You can use any text files for input to this program. A good source of long text files is at the
Gutenberg project (www.gutenberg.com) which is a project aimed to put into electronic form
older literary works that are in the public domain. The extract from Jane Austen’s book Pride and
Prejudice used as the sample text file above was sourced from this web site. You should choose
files of lengths suitable for providing good information about the efficiency of your program.
A selection of test files have been posted on LMS for your efficiency testing. You can consider
additional test files if you wish.
As expected, the definition of a word, and the content of a query’s result and display of this result
are exactly the same as what described in Part 1.
All the Java files must be submitted. The program will be marked on correctness and efficiency.
Bad coding style and documentation may have up 5 marks deducted.
With the exceptions of ArrayList and LinkedList, you are not permitted to use any of
the classes in the Java Collections Framework, e.g. TreeMap, HashMap, Collections,
Arrays.
2
Task 2 - Report (20 marks)
Write a report about the WordMatch program and the classes that support it. The report has the
following sections:
Section 1: In this section, describe the classes that you implement for Task 1. For each class,
list and briefly describe its attributes and methods.
Section 2: In this section,
(a) Identify what you consider to be the main issues in the effort to make the program run
efficiently; for example, what subtasks you think could be costly in terms of execution
time
(b) Point out the techniques/features that you have used to address those issues
Section 3: In this section, explain how you test the functional correctness of your program.
Section 4: In this section, explain how you test the efficiency of your program. Make sure you
present quantitative information about its efficiency.
In the report, as well as in every Java class, you must include your student ID and name, and
the subject: CSE2ALG or CSE5ALG. Up to 5 marks can be deducted if these details are missing
How to submit the report: The report should be a file named Task2.pdf or Task2.docx. The
pdf format is the preferred one. Submit the report file, e.g. submit ALG Task2.pdf
Task 3 (Optional)
Develop a solution for the puzzle in which you are given two words, and you need to find a
sequence of words to transform the first word into the second by changing one letter at a time.

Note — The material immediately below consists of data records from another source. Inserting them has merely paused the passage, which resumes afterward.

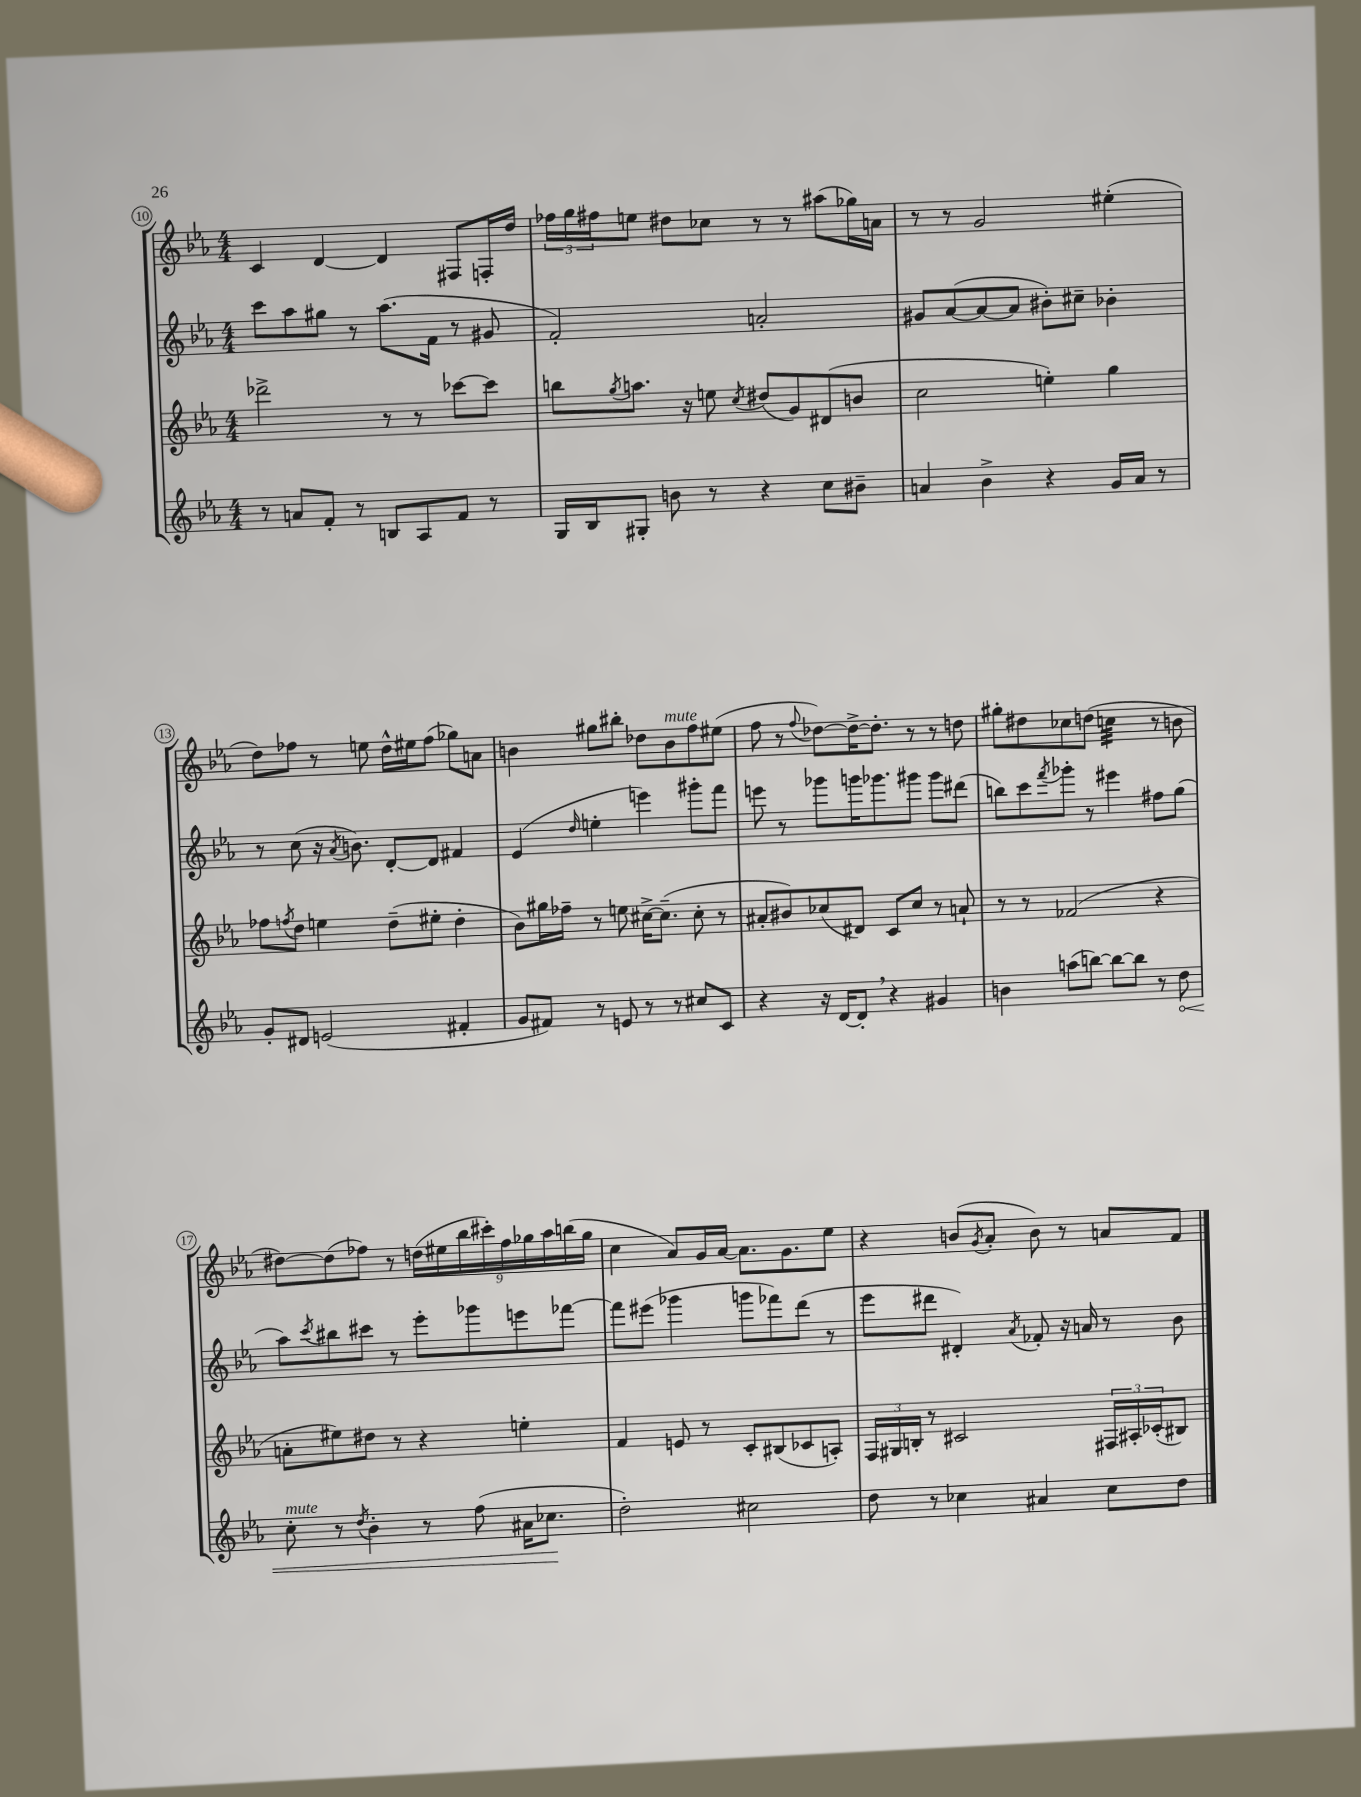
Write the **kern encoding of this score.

**kern	**dynam	**kern	**kern	**kern
*part4	*part4	*part3	*part2	*part1
*staff4	*staff4	*staff3	*staff2	*staff1
*clefG2	*	*clefG2	*clefG2	*clefG2
*k[b-e-a-]	*	*k[b-e-a-]	*k[b-e-a-]	*k[b-e-a-]
*M4/4	*	*M4/4	*M4/4	*M4/4
=10	=10	=10	=10	=10
8r	.	2ddd-X^\	8ccc\L	4c/
8an/L	.	.	8aa-\	.
8f'/J	.	.	8gg#X\J	[4d/
8r	.	.	8r	.
8Bn/L	.	8r	(8.aa-\L	4d/]
8A-/	.	8r	.	.
.	.	.	16f\Jk	.
8f/J	.	[8ccc-X\L	8r	8F#X/L
8r	.	8ccc-\J]	8g#X/	16Fn'/L
.	.	.	.	16dd/JJ
=11	=11	=11	=11	=11
16G/LL	.	8bbn\L	2f'/)	24ff-X\LL
.	.	.	.	24gg\
16B-/J	.	.	.	.
.	.	.	.	24ff#X\J
.	.	8qgg/	.	.
8G#X'/J	.	8.aan\J	.	8een\J
8bn\	.	.	.	8dd#X\L
.	.	16r	.	.
8r	.	8een\	.	8cc-X\J
.	.	8qcc/	.	.
4r	.	(8dd#X/L	2an'/	8r
.	.	8g/)	.	8r
8cc\L	.	(8d#X/	.	(8aa#X\L
8b#X~\J	.	8bn/J	.	16gg-X\L)
.	.	.	.	16an\JJ
=12	=12	=12	=12	=12
4an/	.	2cc\	8g#X/L	8r
.	.	.	([8a-/	8r
4b-^\	.	.	8a-/_	2g/
.	.	.	8a-/J]	.
4r	.	4een'\)	8b#X'\L)	.
.	.	.	8cc#X~\J	.
16g/LL	.	4gg\	4b-X'\	(4ee#X'\
16a/JJ	.	.	.	.
8r	.	.	.	.
!!LO:LB:g=z
=13	=13	=13	=13	=13
8g'/L	.	8ff-X\L	8r	8dd\L)
.	.	8qffn/	.	.
8d#X/J	.	8dd\J	(8cc\	8ff-X\J
(2en/	.	4een\	16r	8r
.	.	.	8qa-/	.
.	.	.	8.bn\)	.
.	.	.	.	8een\
.	.	(8dd~\L	[8d'/L	16dd^^\LL
.	.	.	.	16ee#X\J
.	.	8ee#X'\J	8d/J]	(8ff-\J
4f#X'/	.	4dd'\	4f#X/	8gg-X\L)
.	.	.	.	8an\J
=14	=14	=14	=14	=14
8g/L	.	8b-\L)	(4e-/	4bn\
8f#X/J)	.	16gg#X\L	.	.
.	.	16ff-X~\JJ	.	.
.	.	.	16qqdd/	.
8r	.	8r	4een'\	8gg#X\L
8en/	.	8een\	.	8bb#X'\J
8r	.	[16cc#X^\KL	4eeen\)	8dd-X\L
.	.	(8.cc#~\J]	.	.
!	!	!	!	!LO:TX:a:i:t=mute
8r	.	.	.	8b\
8cc#X/L	.	8cc#'\	8ggg#X'\L	8ff\
8c/J	.	8r	8fff\J	(8ee#X\J
=15	=15	=15	=15	=15
4r	.	8a#X'/L	8eeen\	8ff\
.	.	8b#X/)	8r	8r
.	.	.	.	8qqff/
16r	.	(8cc-X/	8ggg-X\L	[8dd-X\L)
[16d/KL	.	.	.	.
8d',/J]	.	8d#X/J)	16gggn\K	16dd-^\K_
.	.	.	8.ggg-X\	8.dd-'\J]
4r	.	8c/L	.	.
.	.	8cc-/J	8ggg#X\J	8r
4g#X/	.	8r	8ggg#\L	8r
.	.	8an`/	(8ddd#X\J	8ddn\
=16	=16	=16	=16	=16
4bn\	.	8r	8bbn\L)	8gg#X'\L
.	.	8r	8ccc\	8dd#X\
.	.	.	8qfff/	.
(8aan\L	.	(2f-X/	8ggg-X'\J	8cc-X\
[8bbn\J)	.	.	8r	(8ddn\J
*	*	*	*	*tremolo
8bb\L_	.	.	4eee#X\	32ccn\LLL
.	.	.	.	32ccn\
.	.	.	.	32ccn\
.	.	.	.	32ccn\
8bb\J]	.	.	.	32ccn\
.	.	.	.	32ccn\
.	.	.	.	32ccn\
.	.	.	.	32ccn\JJJ
*	*	*	*	*Xtremolo
8r	.	4r	8ff#X\L	8r
!	!LO:HP:b	!	!	!
8dd\	<	.	(8gg\J	8bn\
!!LO:LB:g=z
=17	=17	=17	=17	=17
!LO:TX:a:i:t=mute	!	!	!	!
8cc'\	.	8an'\L	8aa-\L)	[8dd#X\L)
.	.	.	8qccc/	.
8r	.	8ee#X\)	8bb#X\	(8dd#\]
8qdd/	.	.	.	.
4b-'\	.	8dd#X\J	8ccc#X\J	8ff-X\J)
.	.	8r	8r	8r
8r	.	4r	8eee-'\L	(18ddn\LL
.	.	.	.	18ee#X\
.	.	.	.	18bb-\
(8ff\	.	.	8ggg-X\	.
.	.	.	.	18ccc#X'\)
.	.	.	.	18ff-\
16a#X\KL	.	4een'\	8eeen\	.
.	.	.	.	18gg-X\
8.cc-X\J	.	.	.	.
.	.	.	.	18aa-\
.	.	.	[8fff-X\J	.
.	.	.	.	(18bbn\
.	.	.	.	18gg-\JJ
.	[	.	.	.
=18	=18	=18	=18	=18
2dd'\)	.	4f/	8fff-\L]	4cc\
.	.	.	(8eee#X\J	.
.	.	8en/	4ggg-X\	8a-/L)
.	.	8r	.	16g/L
.	.	.	.	[16a-/JJ
2cc#X\	.	8c'/L	8gggn\L	8.a-\L]
.	.	(8B#X/	8fff-X\)	.
.	.	.	.	8.g\
.	.	8c-X/	(8ddd\J	.
.	.	8An'/J)	8r	8ee-\J
=19	=19	=19	=19	=19
8dd\	.	24F/LL	8eee-\L	4r
.	.	24G#X/	.	.
.	.	24Bn'/JJ	.	.
8r	.	8r	8ddd#X\J	.
4cc-X\	.	2c#X/	4d#X'/)	(8bn/L
.	.	.	.	8qg/
.	.	.	.	8a-'/J
.	.	.	8qa-/	.
4a#X/	.	.	8f-X'/	8b\)
.	.	.	16r	8r
.	.	.	16an/	.
8cc-\L	.	24F#X/LL	8r	8an/L
.	.	24A#X'/	.	.
.	.	(24c-X'/J	.	.
8dd\J	.	8B#X/J)	8b-\	8f/J
==	==	==	==	==
*-	*-	*-	*-	*-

The key idea is to represent the list of words of the same length as a graph in which each node
represents a word, and two nodes are connected by an edge if the two associated words differ from
each other only by one letter. Thus, the solution would involve algorithms on graphs which we are
yet to cover.
Note: This optional work should NOT be attempted until all other tasks have been successfully
completed. Good attempts at these extensions are worth up to an additional 10% of the mark for
Part 2. However, it is not possible to end up with more than 100% for the total mark of Part 2.
3
Task 4 (For CSE5ALG students only)
Consider the B-trees of order M . Assume that we have the following result, which we will refer
to as Lemma 1.
Lemma 1: The barest B-tree of height H contains N = 2K H 1 elements, where
Determine the upper bound for a B-tree of order 21 which has 1, 000, 000 = 106
elements.
You must give an integer value as the upper bound of the B-tree.
You are not allowed to use the result given in the lecture regarding the upper bound for Btree’s
height. Instead, you must work out the answer using Lemma 1 above.
Note: The total mark for Part 2 will be 100 for CSE2ALG students and 110 (100 + 10 for Task
4) for CSE5ALG students. The percentage of contribution to the final will be the same.
版权所有:编程辅导网 2021 All Rights Reserved 联系方式:QQ:99515681 微信:codinghelp 电子信箱:99515681@qq.com
免责声明:本站部分内容从网络整理而来,只供参考!如有版权问题可联系本站删除。